If you are thinking about an automobile assembly line, you hear things like the X number of cars going out of the line per day. This does not mean that the source materials began at the beginning of the line, and the number X completed the entire cycle in one day. Who knows, this probably can’t, but it can take several days for the car, starting to the end, this is the point of the conveyor. Imagine, though, if for some reason you had a change in production, and you basically had to dump all the cars on the line and break them or save parts of them to put another car at another time. It will take some time to fill this assembly line and return to X number of cars per day.

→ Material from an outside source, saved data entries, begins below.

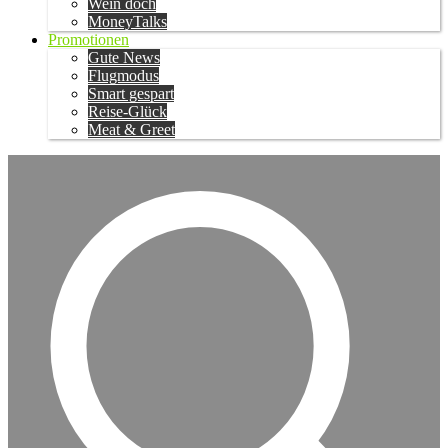
Wein doch
MoneyTalks
Promotionen
Gute News
Flugmodus
Smart gespart
Reise-Glück
Meat & Greet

The processor pipeline in the processor works the same way, there are hundreds of steps in the pipeline, but the concept is the same to support one or more instructions for the speed of the clock cycle (X number of cars per day), you must maintain the smooth operation of this pipeline. So you are a prefetch that burns a memory loop, which is usually slow, but layers of caching help. Decodes, executes other hours, executes, can take many esp hours on CISC, like x86. When you execute a branch, on most processors you should discard the instruction in execution and prefetching, basically 2 / 3rds of your pipeline, if you are thinking of a general simplified pipeline. Then you need to wait for this clock to retrieve and decode before you return to smooth execution. In addition, sampling, by definition, which is not the next instruction, is a percentage of time more than a dash, and a certain percentage of time, which means sampling from memory or a higher level cache, which is even more hours than if you were performing linearly. Another common solution is that some processors claim that no matter what the command is after the branch instruction, and sometimes two instructions after the branch instruction is executed. This way you execute when you clean the pipe, a good compiler organizes the instructions so that after each branch there is something else. A sneaky way is simply to put a nop or two after each branch, creating another performance hit, but for this platform most people will be used. The third way is what ARM does, with conditional execution. In short, advanced branches that are not all so unusual, instead of saying that a branch, if a condition, you mark several instructions that you try to pass with execution, if not a condition, they go to decoding and execute and execute as nops , and pipe continues to move. ARM relies on traditional flush and replenishment for longer or backward branches.
In the old x86 manuals (8088/86), as well as in other equally old processor manuals for other processors, as well as in the microcontroller manuals (new and old), clock cycles will be published for execution for each instruction. And for branch instructions, say, add x the number of hours if a branch happens. Your modern x86 processors and even ARM and other processors designed to run Windows or Linux or other (bulky and slow) operating systems do not bother, they often just say that it executes one instruction per clock or speaks of mips to meghertz or the like things and it’s not necessary to have a table of hours for instructions. You only guess, and remember that it is like one car per day, its last frame of execution, and not other hours. People with a microcontroller, in particular, are dealing with more than one clock per instruction, but should be more aware of the execution time than the average desktop application. Look at the specifications for some of them Microchip PIC (not PIC32, which are mips), msp430, specifically 8051, although they are made or have been made by many different companies, their time specifications vary greatly.
On the bottom line, for desktop applications or even kernel drivers in the operating system, the compiler is not so efficient, and the operating system adds much more overhead that you are unlikely to notice time savings. Switch to the microcontroller and turn on too many branches, and your code will be 2 or 3 times slower. Even with a compiler, not an assembler. Provided with a compiler (not writing in assembler) can / will make your code 2 or 3 times slower, you must balance development, maintenance and portability with performance.